Los samurai eran sirvientes que a cambio de su lealtad y valor en la guerra, eran recompensados generalmente con tierras que le arrebataban al bando perdedor.

De esta forma existían guerreros samurai de diversos niveles económicos; aquellos que gozaban de un mayor sustento invertían su dinero en armamento, caballos, armaduras y sueldos para criados y otros samurai a su servicio. Pero independiente de su posición económica, y debido a su formación cultural, todo aquel guerrero que realmente se tildara de samurai debía desarrollar un sentido del deber que para muchos podría llegar a ser ridículo o incomprensible.

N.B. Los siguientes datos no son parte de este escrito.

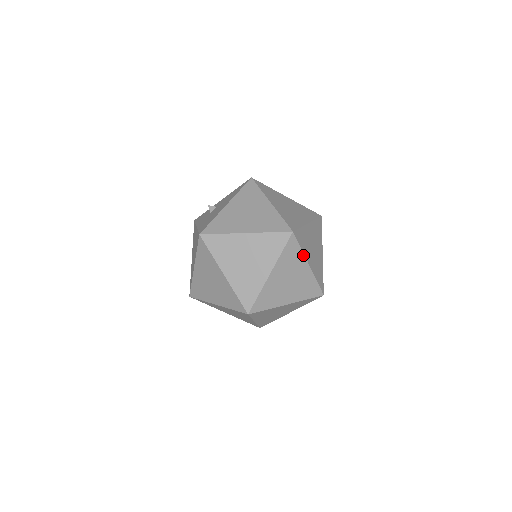
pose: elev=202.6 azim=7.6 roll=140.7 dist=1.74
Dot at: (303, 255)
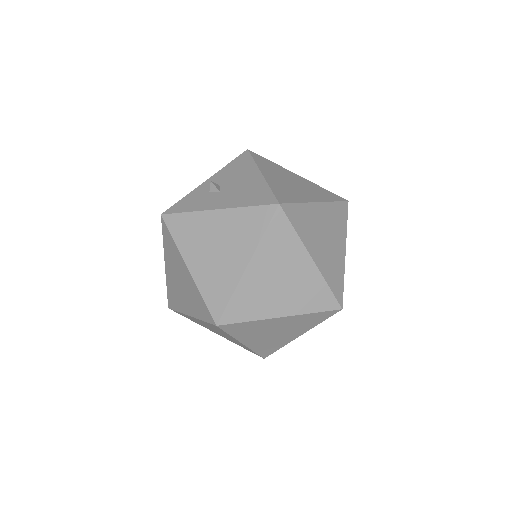
Dot at: occluded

A continuación les dejo un hermoso cuento del folclore japonés que grafica muy bien el sentido del deber samurai:

Un samurai del Feudo de Ako tuvo que partir un día de viaje. Antes de emprender su aventura, prometió a toda su familia que regresaría el noveno día del noveno mes de ese mismo año. El tiempo pasó lentamente sin que ningún pariente tuviera una mínima noticia sobre el samurai. Al llegar el noveno día del noveno mes sus seres queridos esperaban su llegada, pero cayó la noche y el samurai nunca apareció. Sus familiares se fueron a dormir desalentados, pero uno de sus hermanos tenía plena confianza en que el samurai cumpliría su palabra. Cerca de la medianoche el samurai apareció caminando tranquilamente y cuando se encontró con su hermano se fundieron en un fuerte abrazo para después conversar sobre lo que había sucedido en el viaje. El samurai contó que había sido hecho prisionero por el señor Tonda y que no había podido escapar de su encierro hasta ese mismo día. El hermano lo miró extrañado y le dijo: “Pero… si estuviste prisionero hasta hoy ¿cómo pudiste llegar tan rápido? El feudo de Tonda está a 400 kilómetros de distancia”. Entonces el samurai contestó: “Afortunadamente me permitieron conservar mi sable y gracias a él pude llegar en el día que prometí regresar. Te ruego que me despidas de nuestra madre”. Y con estas palabras, el samurai se despidió de su hermano y se desvaneció en el aire como si fuera humo.

Es así como este samurai ante la imposibilidad material de realizar el viaje, opta por el suicidio ritual para liberar su espíritu y poder llegar a cumplir su promesa. ¿Ridículo, incomprensible, admirable, extremo?… simple y complicadamente samurai.